To define a parameter, enter the Selection condition instead of a specific value, the name or phrase enclosed in square brackets (). What is enclosed within square brackets, Access is treated as a parameter name. It is displayed in the dialog box when the query is executed, so it is reasonable to use a meaningful phrase as the parameter name. You can specify in the query
Fig. 10.34. Example of creating a query with a parameter
several parameters; while the name of each of them must be unique and informative.
For example, you need to create a parametric query to display processors costing up to a certain amount, their name, price and the phone of the warehouse where they are stored (the parameter is the price of the product).
A cross request is a special type of the resulting query. It allows you to display the calculated values in a crossover table that resembles an electronic table.
To create a cross-query, follow these steps:
In Design view, generate a selection query.
Change the request type to Cross (the Work with requests tab, the Request type group) (Figure 10.35).
Fig. 10.35. Button Cross-Request
At the bottom of the query form, you will see the lines Group operation and Crosstab (Figure 10.36).
In the Cross-table For each query field, select one of four settings: Headings of the lines, Column headers.
For a cross-query, define the field (you can have several) as the row headers. Define one (and only one) field that will be used as the column headers.
Define one (and only one) value field. This field must be final (i.e., in the string "Group operation", one of the summary functions must be specified, at -
Fig. 10.36. Cross-Request Designer
Sum (Sum), Average (Avg), or Count).
As an example, consider creating a cross-request that displays the number of items stored in warehouses. In the headings of the rows we indicate the names of the goods, in the column headings - the numbers of the warehouses (Figure 10.37).

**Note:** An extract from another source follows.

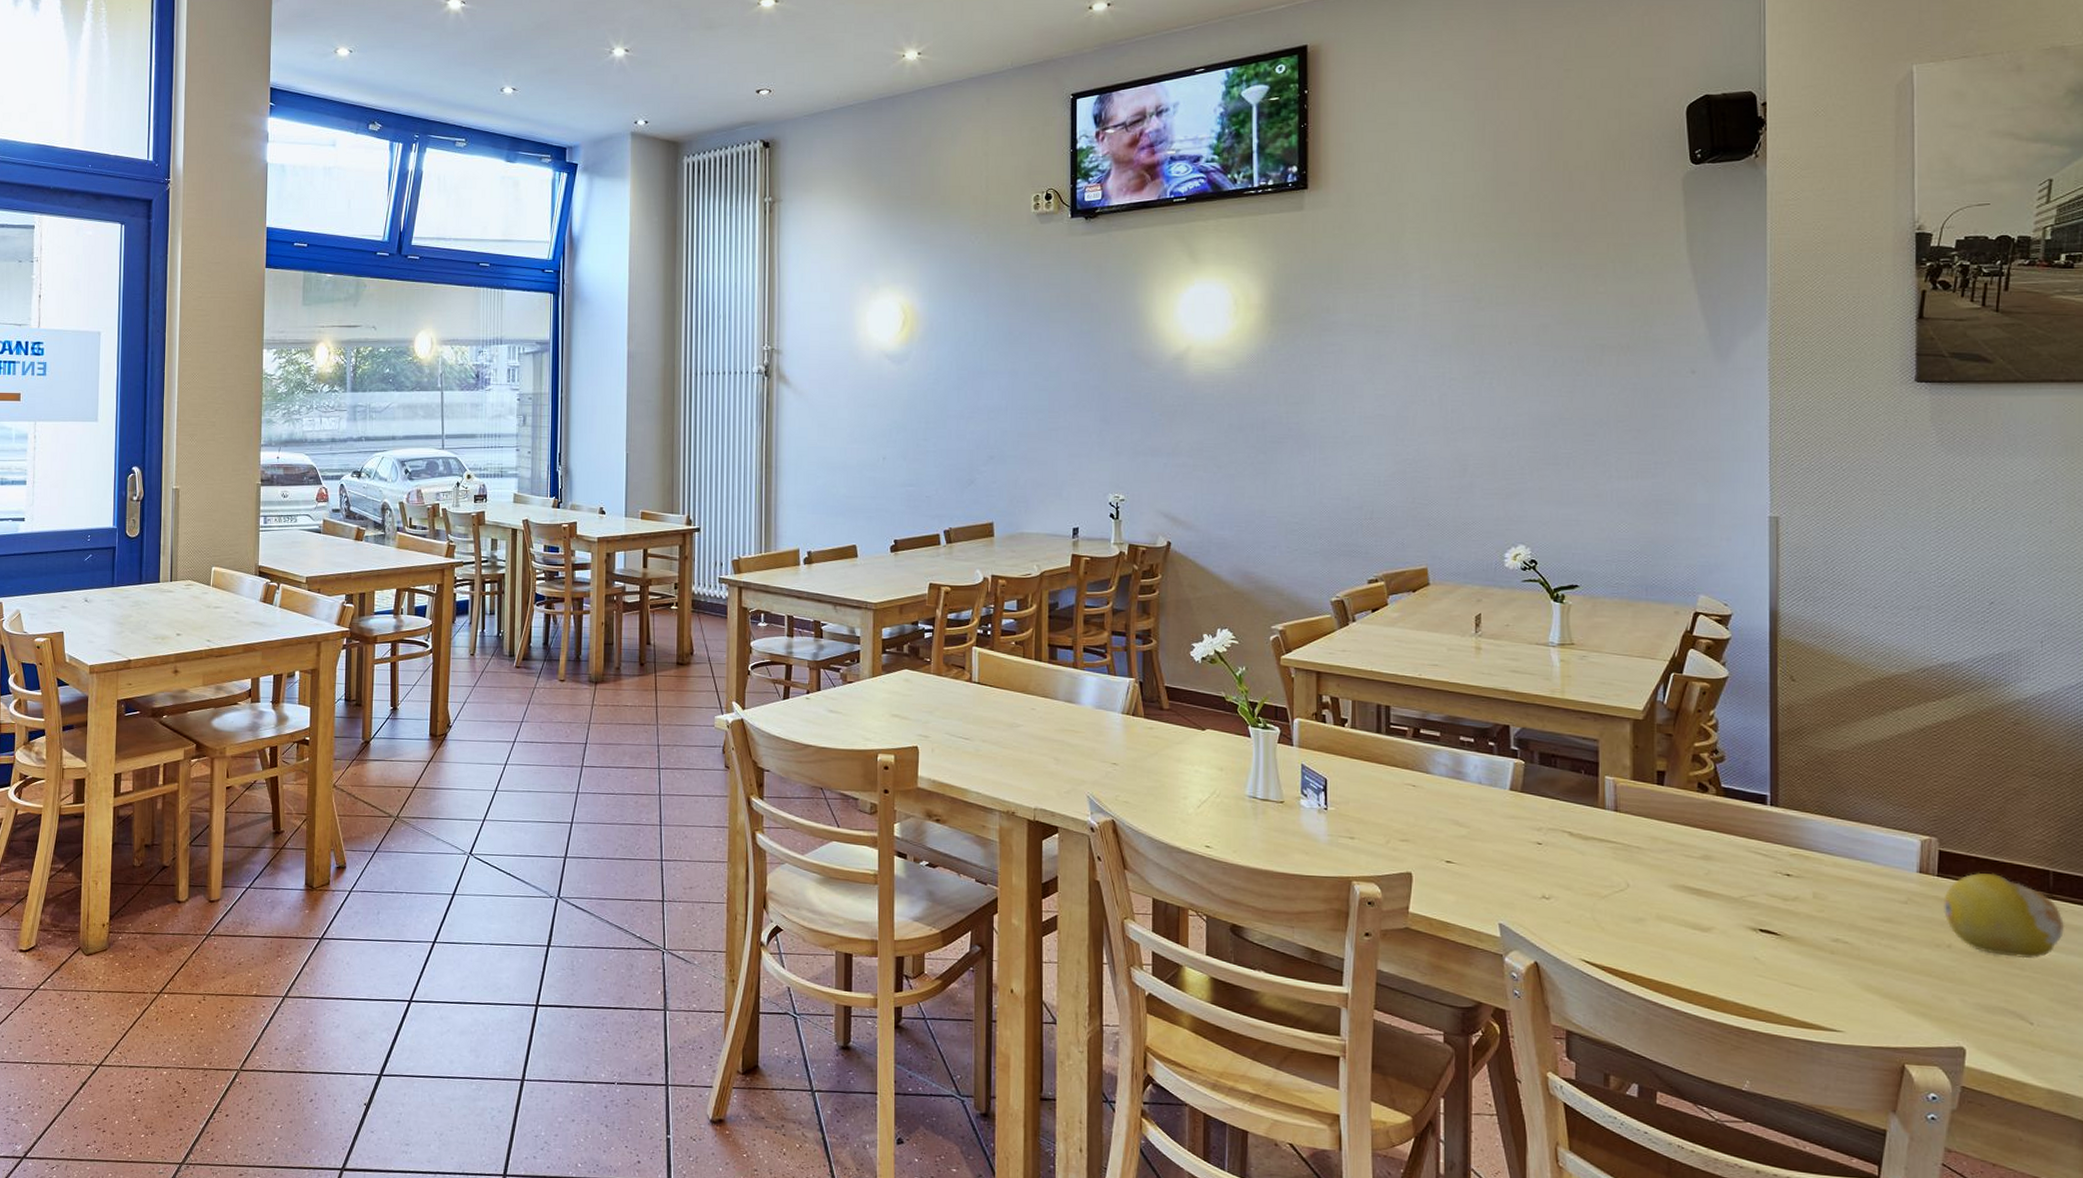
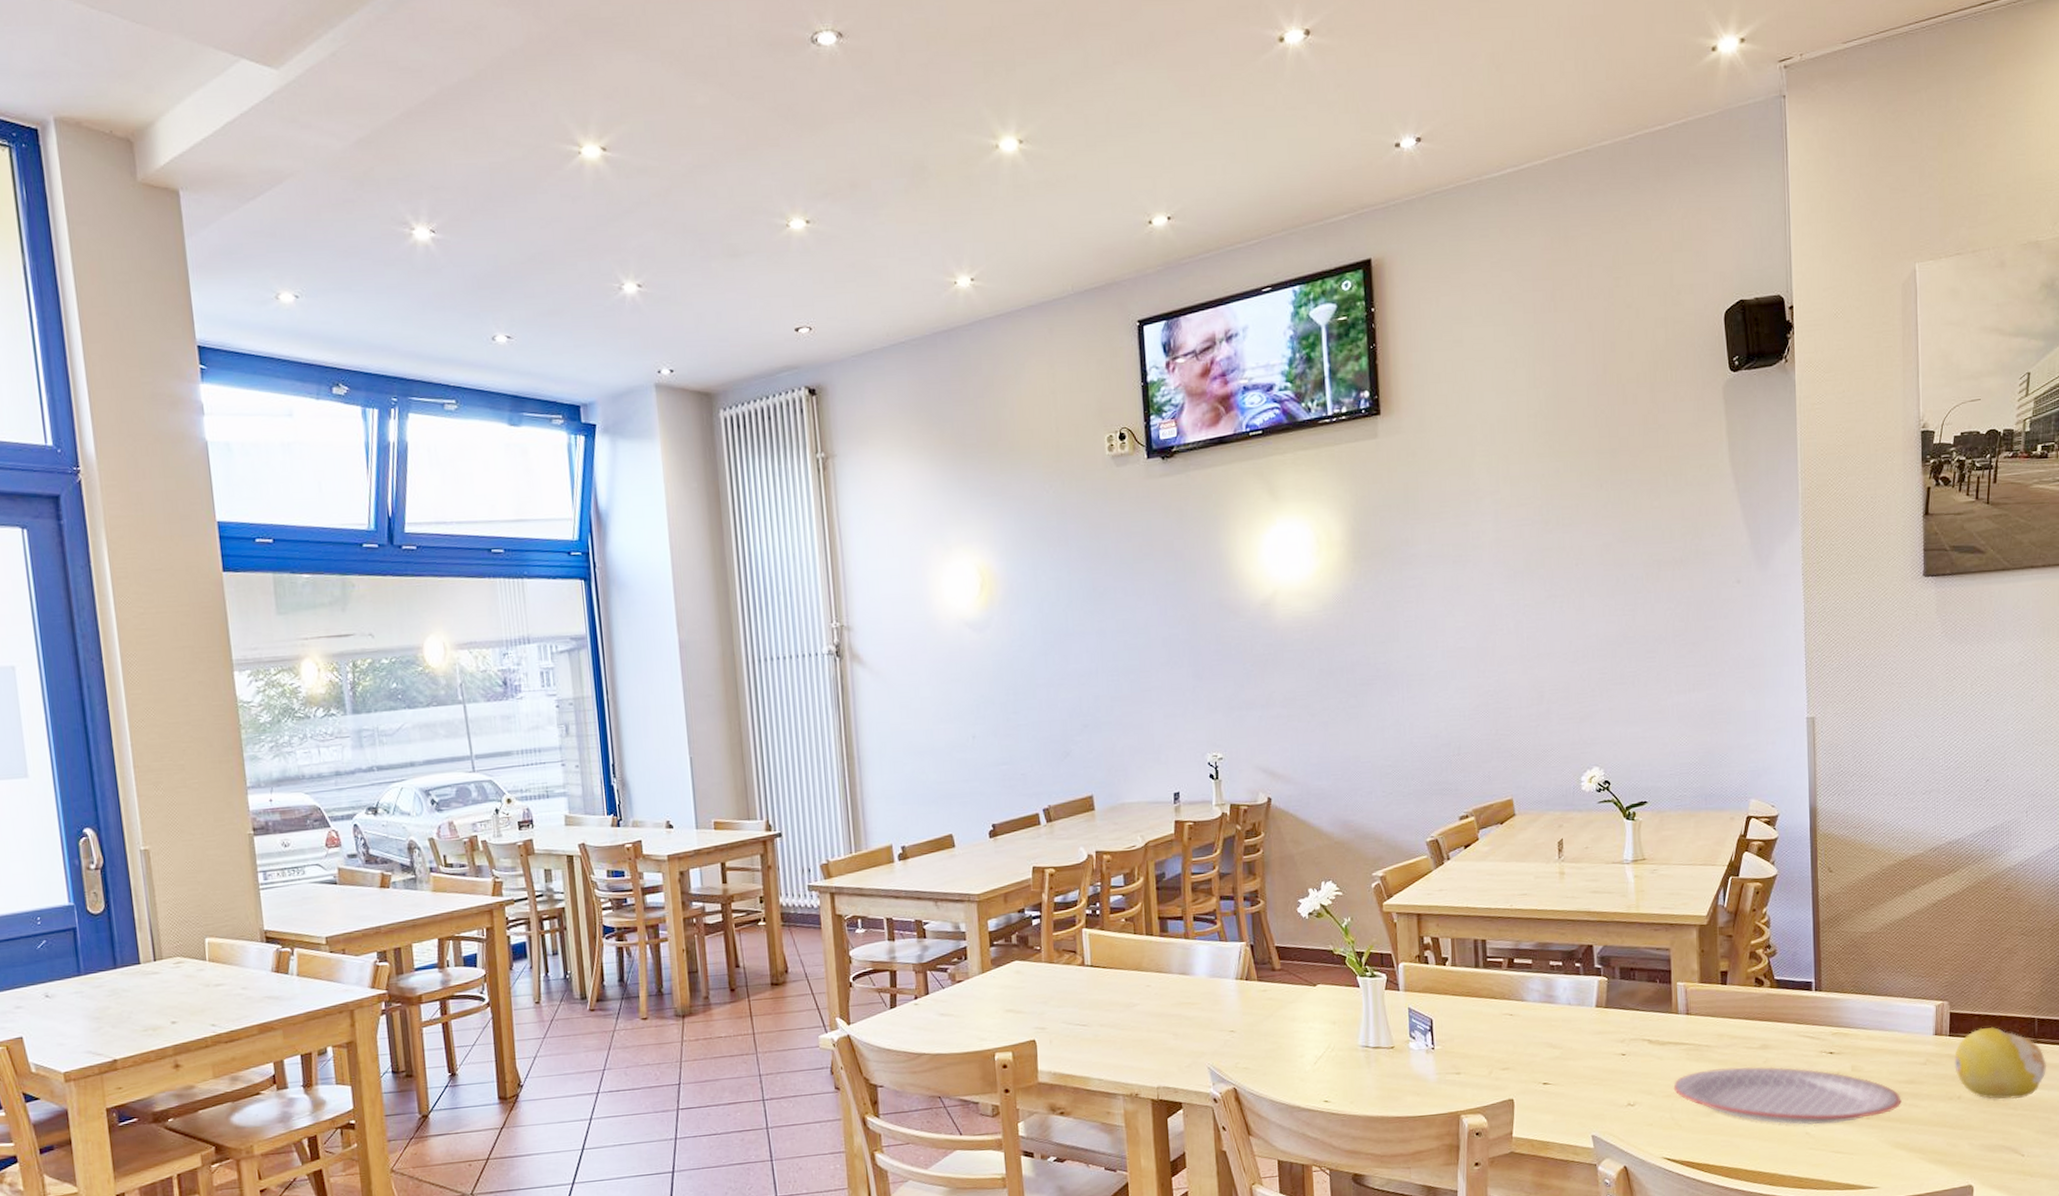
plate: none [1596,873,1875,954] -> present [1673,1066,1902,1125]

Fig. 10.37. Example of creating a cross request
Calculated fields in queries
You can use the query to perform calculations and summarize the results from the source tables.
You can use arithmetic operators and any built-in Access functions to create calculated fields.

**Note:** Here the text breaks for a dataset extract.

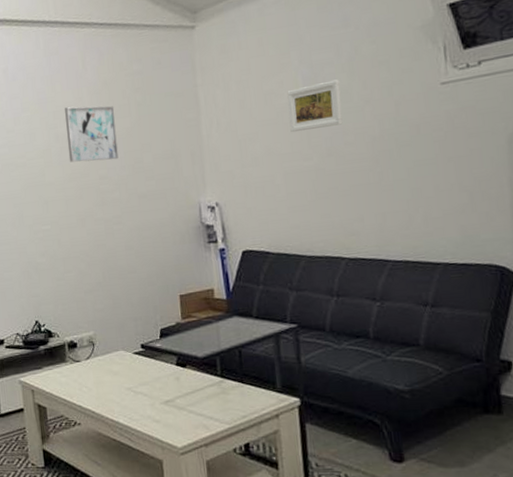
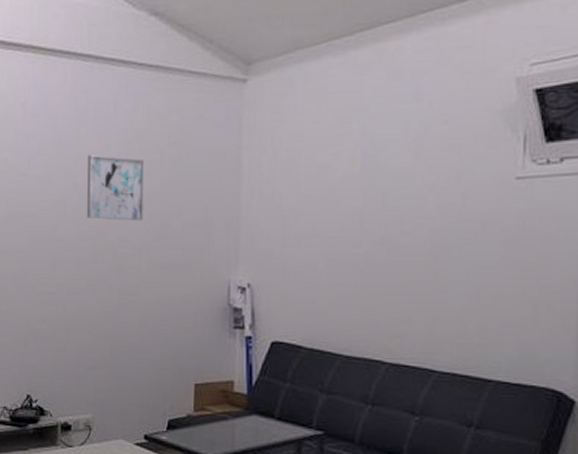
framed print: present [287,79,343,133] -> none [341,159,403,214]

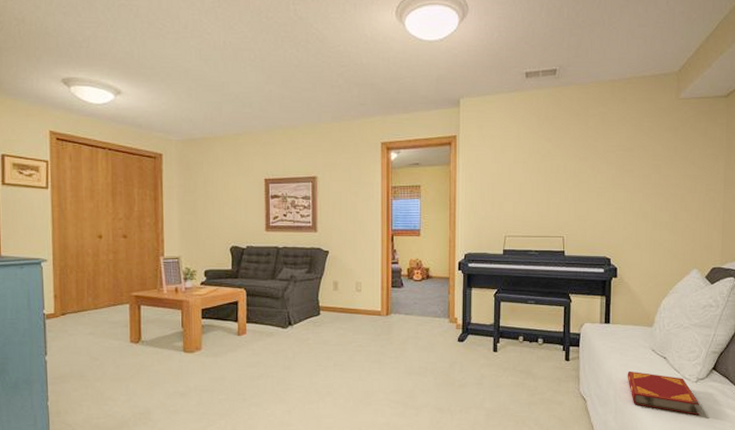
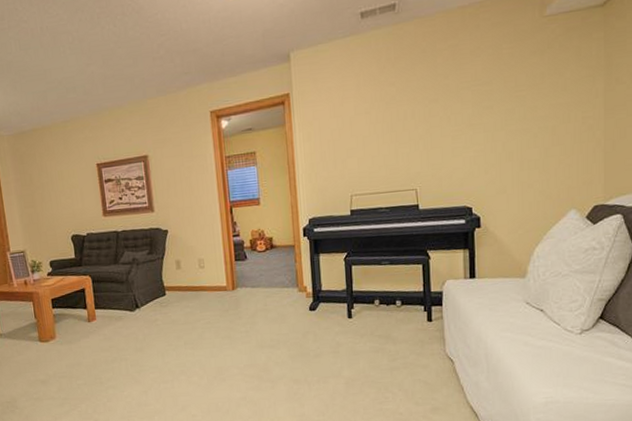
hardback book: present [627,371,700,415] -> none [498,327,586,370]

The computed field can also contain the result of concatenating (combining) values of text fields. To do this, enclose the text in quotes, use the & amp; as the concatenation operator. For example, you can create a field that will contain the result of combining the [Last Name] field and the [Name] field.

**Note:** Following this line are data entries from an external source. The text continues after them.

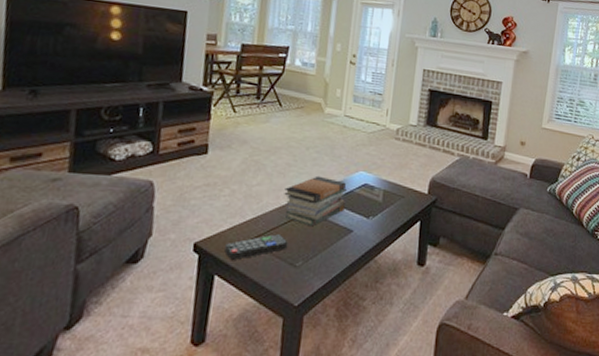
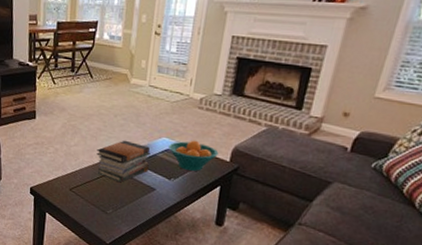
remote control: present [224,234,288,260] -> none [52,186,101,203]
fruit bowl: none [366,172,417,207] -> present [169,140,219,171]

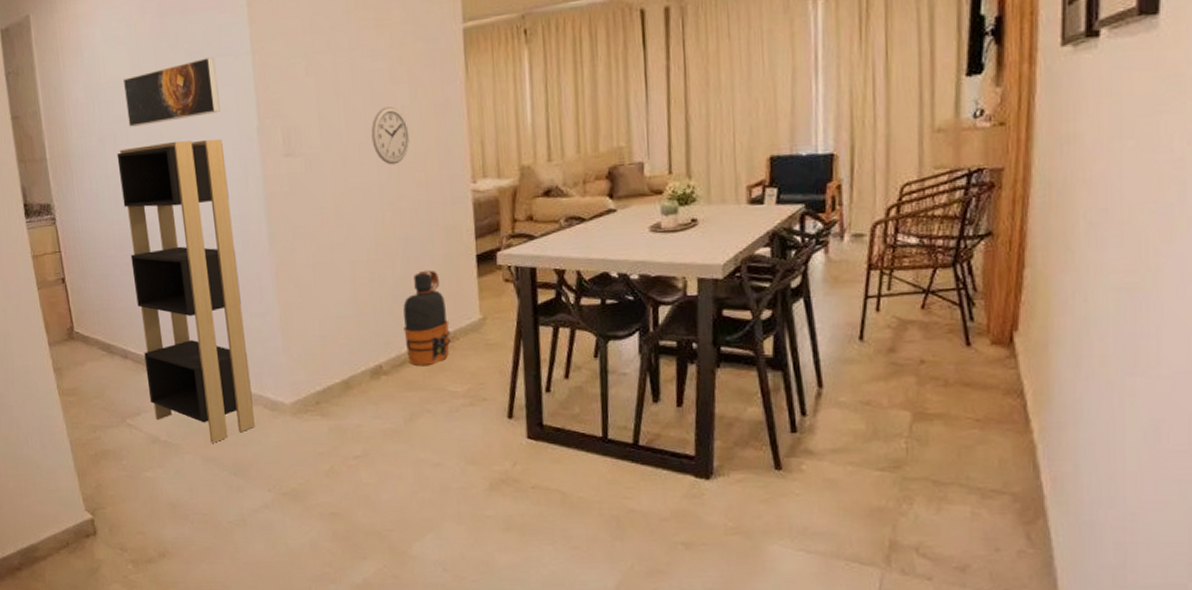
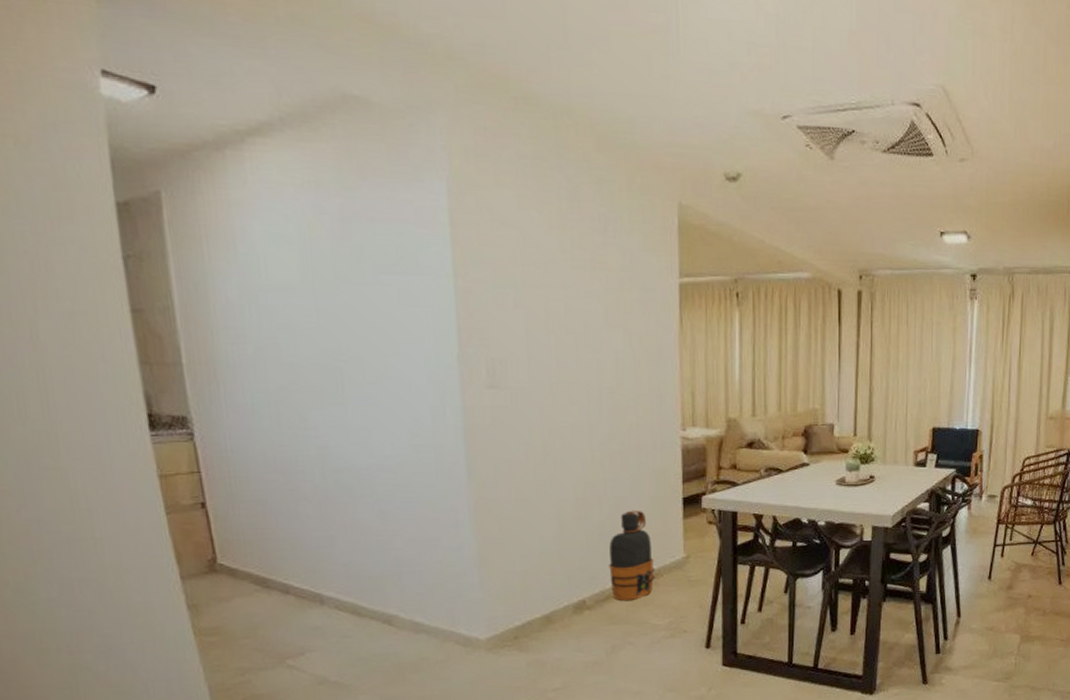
shelving unit: present [116,139,255,443] -> none [280,359,445,682]
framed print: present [122,57,220,127] -> none [290,274,414,339]
wall clock: present [371,106,410,165] -> none [583,350,622,407]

The field whose contents are the result of calculating the contents of other fields is called the calculated field. The calculated field exists only in the resulting table.
Creating a calculated field is done by simply entering an expression for calculation into the Field the empty column of the request form (Figure 10.38).
Fig. 10.38. Creating a calculated field
After the query is executed, a new file will appear in the resulting table named "Expression1", used as the name of the computed expression.
In Query Design mode, change the name of the Expression! on more substantial. In the Expression! example, changed to Price .
To enter complex calculations, use the Expressions Wizard window (Figure 10.39), which is called by the command on the tab Working with queries (in Design view) in the Configure query group or the appropriate shortcut menu command.
Fig. 10.39. Expression Builder
At the top of the window is an empty input area for creating an expression; in the bottom are three lists designed to find the required fields and functions.